Рабочий день был томительно длинен, работа очень тяжела, хотя мы многое усовершенствовали и каждое движение у нас было Рассчитано. Мне платили тридцать долларов в месяц на всем готовом — это больше, чем на электростанции и на консервной фабрике, потому что я экономил двадцать долларов на еде; дирекции же такая щедрость ничего не стоила, ибо мы питались на кухне.
Повзрослев, я стал более ловким, и, может быть, образование тоже учитывалось, потому-то, видимо, мне и перепали лишние двадцать долларов. При таких темпах, подшучивал я над собой, к концу жизни дослужишься до ночного сторожа с окладом в шестьдесят долларов или, чего доброго, до полисмена — там уж, поди, долларов сто, да и как-никак побочные доходы!
Всю неделю мы трудились, не жалея сил. Поэтому в субботу вечером были измочалены до предела. Когда-то, еще на консервной фабрике, я возмущался, что меня заставляют работать как лошадь.
Вот именно, рабочая лошадь! Кстати, моя интеллектуальная жизнь сейчас не многим отличалась от жизни лошади. Книги перестали для меня существовать. Хотя я привез с собой в прачечную сундучок, набитый книгами, читать я не мог. Едва раскрыв книгу, я тут же засыпал, а если и прочитывал несколько страниц, то все равно ничего не помнил.
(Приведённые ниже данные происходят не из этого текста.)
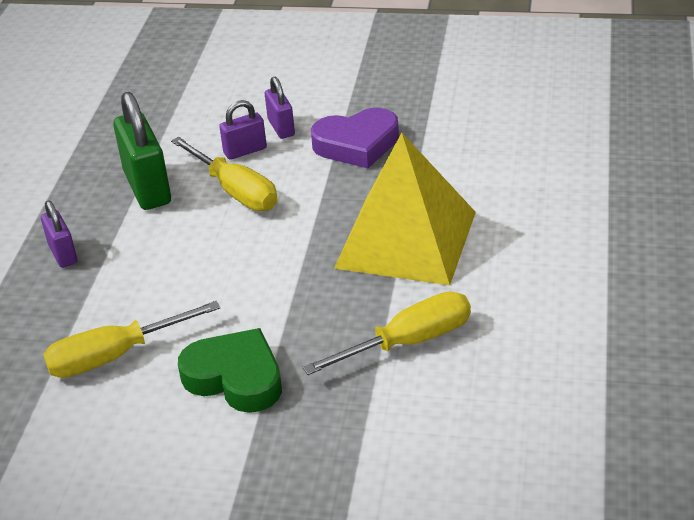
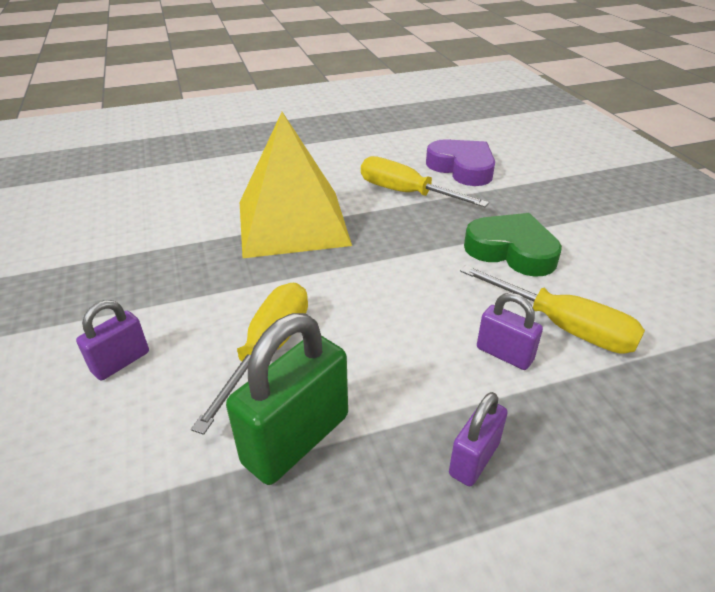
camera: 120 degrees left, 0 degrees up
green heart [178,328,282,413] -> green heart turned 120 degrees clockwise [464,213,562,277]
purple padlock [219,100,267,160] -> purple padlock moved to [477,293,543,370]
purple heart [311,108,399,168] -> purple heart moved to [426,139,495,186]

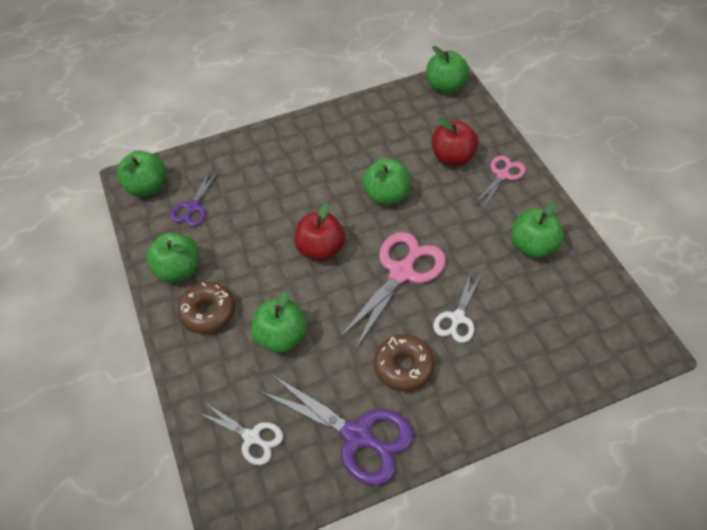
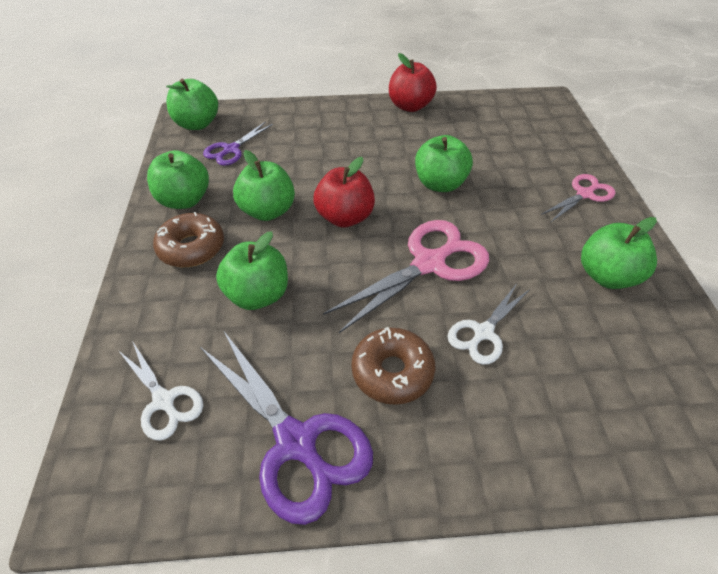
camera: 15 degrees right, 5 degrees down
green apple [426,46,469,94] -> green apple moved to [233,150,295,221]
red apple [432,117,478,166] -> red apple moved to [389,53,437,112]

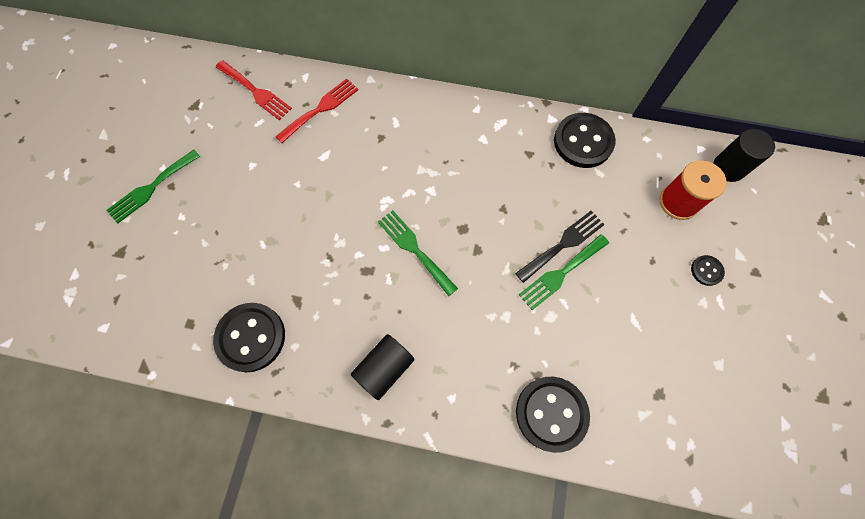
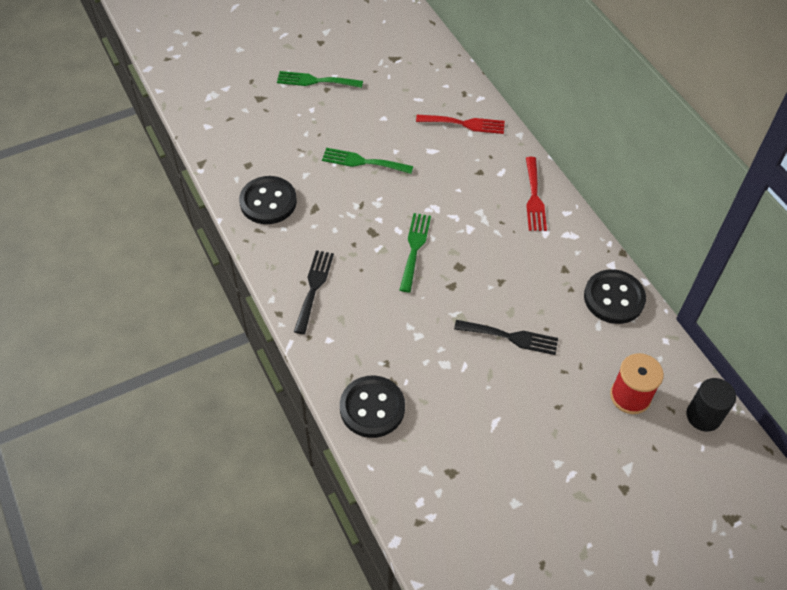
camera: 50 degrees right, 15 degrees down
red fork [216,60,292,120] -> red fork moved to [526,157,547,231]
black cylinder [351,334,415,400] -> black fork [294,250,334,334]
green fork [519,234,609,310] -> green fork moved to [322,148,413,174]
black button [691,255,725,286] -> none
Я уже не пытался заниматься серьезными науками, такими, как политическая экономия, биология или право, а перешел на более легкий предмет — историю. Но все равно засыпал. Взялся было за литературу — тот же результат!
Под конец, когда я стал клевать носом даже над увлекательными романами, я бросил чтение совсем. За все время работы в прачечной я не осилил ни одной книги.
В субботу, получив свободу до понедельника, я ощущал только желание спать, да еще одно — напиться. Второй раз в жизни я явственно услышал призыв Джона — Ячменное Зерно! В первый раз я внял ему по причине умственного переутомления, но ведь теперь такого переутомления не было! Наоборот, голова была вялая, пустая, мозг пребывал в спячке. Но именно в этом-то и была беда. Мозг мой, активный и любознательный, оживший от чудес, которые раскрыл перед ним новый замечательный мир книг, страдал от бездеятельности и застоя.
И, уже изведав дружбу с Джоном — Ячменное Зерно, я знал точно, что он сулит: пьяный бред, воображаемое могущество, забытье… Пусть! Лишь бы не думать про машины, в которых бушуют струи воды, про вращающиеся паровые катки и центробежные отжимы, крахмальные сорочки и нескончаемые полотняные брюки, от которых со свистом валит пар, когда по ним проносится мой раскаленный утюг. Вот кто клюет на Ячменное Зерно: слабые, неудачники, изверившиеся в себе и потерявшие силы. С Ячменным Зерном им сразу становится легко. Но он вечный обманщик. Он придает ложную силу и ложное воодушевление, он приукрашивает то, что на самом деле выглядит очень и очень скверно.